Citadelle Vauban de Neuf-Brisach : installation de Helmut Lutz
en l’honneur d’Eur-Ope aux Larges-Vues, princesse de la paix.

Un bâtiment même rouillé, pour peu qu’une musique monte sur la tyrannie et ses fontes, peut sentir la mer le mouiller…

Au Musée Historique de Mulhouse, un porte-stylet gallo-romain
sous la forme du taureau, qui donna son nom et sa figure à la première lettre phénicienne :
aleph, futur alpha, puis notre a latin.

C’est qu’Europe nous vint sur un bateau sans ancre : ses flancs semblaient ailés par une future encre, celle de la lettre vive, de l’alphabet, qui ne peut nous laisser dans les chaînes sans paix. La démocratie tremble, balbutie, mais la peau de bête qui devint parchemin, pour diffuser non pas tant des modes que des méthodes issues de CODEs, lui montre toujours un autre et nouveau chemin.

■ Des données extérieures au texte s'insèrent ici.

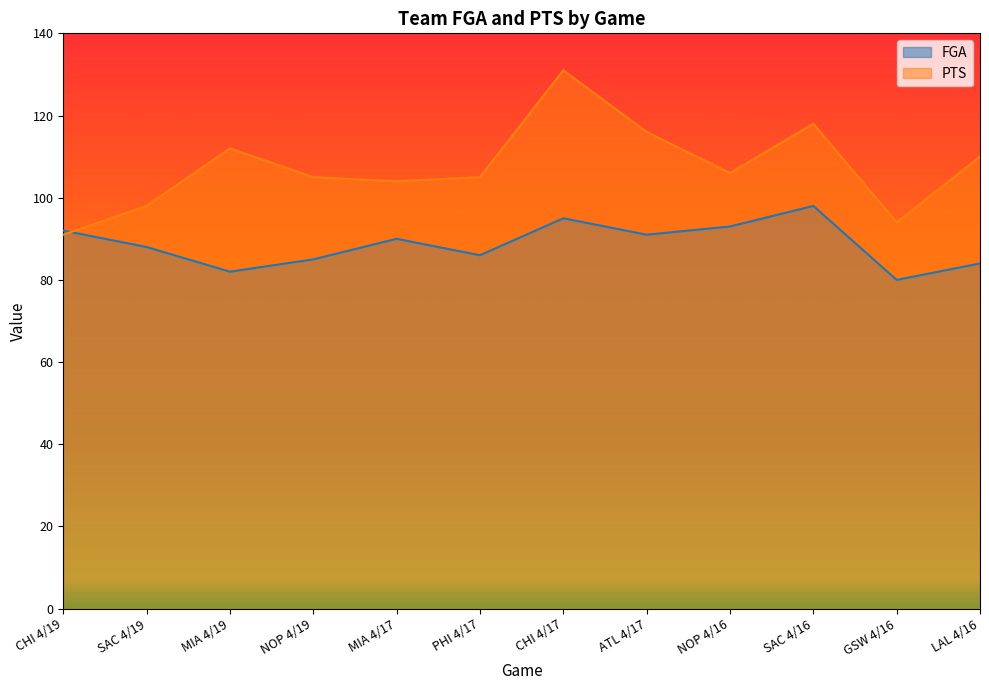

At which category does the chart reach its minimum across all series?

GSW 4/16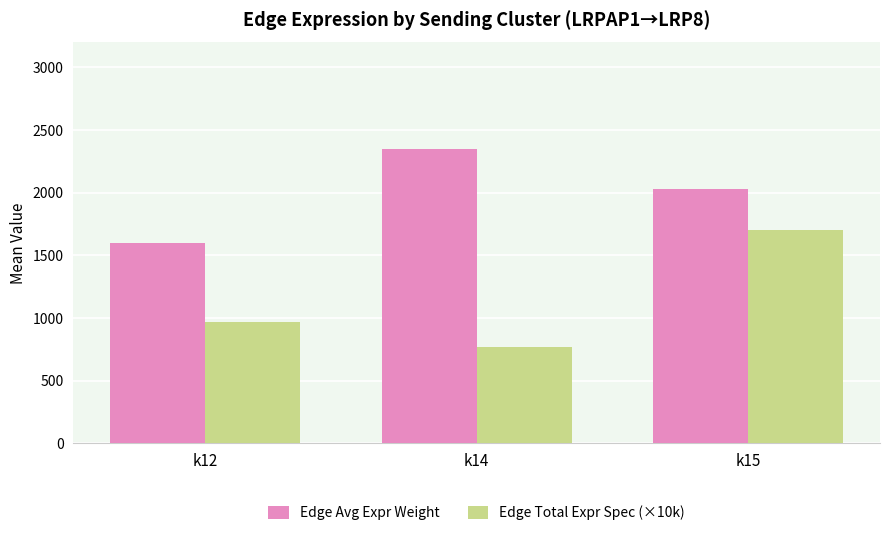

Rank the categories by Edge Total Expr Spec (×10k) value from highest to lowest.

k15, k12, k14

A dans le CODEx Guta-Sintram : fac-similé du parchemin, le codex désignant étymologiquement une planche à creuser en barque, ou bien en reliure…

Tellement de CODEs, au-delà du sourire d’Augustin qui semble semer sans fin le matin, vaudraient bien une ode !

CODEx Guta-Sintram : saint Augustin bénissant ses enfants spirituels.

L’ESPRIT est quotidien – non pas terne, mais moderne – autant que musicien. Puissent par son chant nos traversées être plutôt guidées que bercées vers la liberté de se concerter.

CODEx Guta-Sintram : une musicienne au seuil bleu de mai,
pour accompagner d’une joie grave les marins d’Yatag.

One Reply to “Une ode aux codes ?”

  1. Théâme nous emmène écouter des musiques très intérieures. Théâme ne nous emmène pas “écouter des sirènes” : nulle “inanité sonore” ne résiste à l’amour du Père chanté par un père et un fils, à l’ombre claire d’un pommier en fleurs et d’un clocher de village. Ainsi nous “voyagent” des nefs immobiles, et le code de leur routes tracées dans le ciel par des taureaux ailés est sans codex, sans parchemin. Leur satisfaction de résoudre chante et gémit comme la carcasse rouillée d’une barque sans gréement sur le gravier de la citadelle. Tel est l’or du joug dont nous délivre Europe, par l’aleph de l’écriture, par le luth de la louange, par la bénédiction toutes paumes ouvertes de l’évêque qui, tard mais pour toujours, aima la Beauté. Ainsi Théâme ne cesse de nous redire ce que nous savons déjà : dans nos ténèbres il n’y a pas une place pour la Beauté, mais toute la place est pour la Beauté. Merci, Théâme, de faire cette place, pour nous, dans la maison du Père.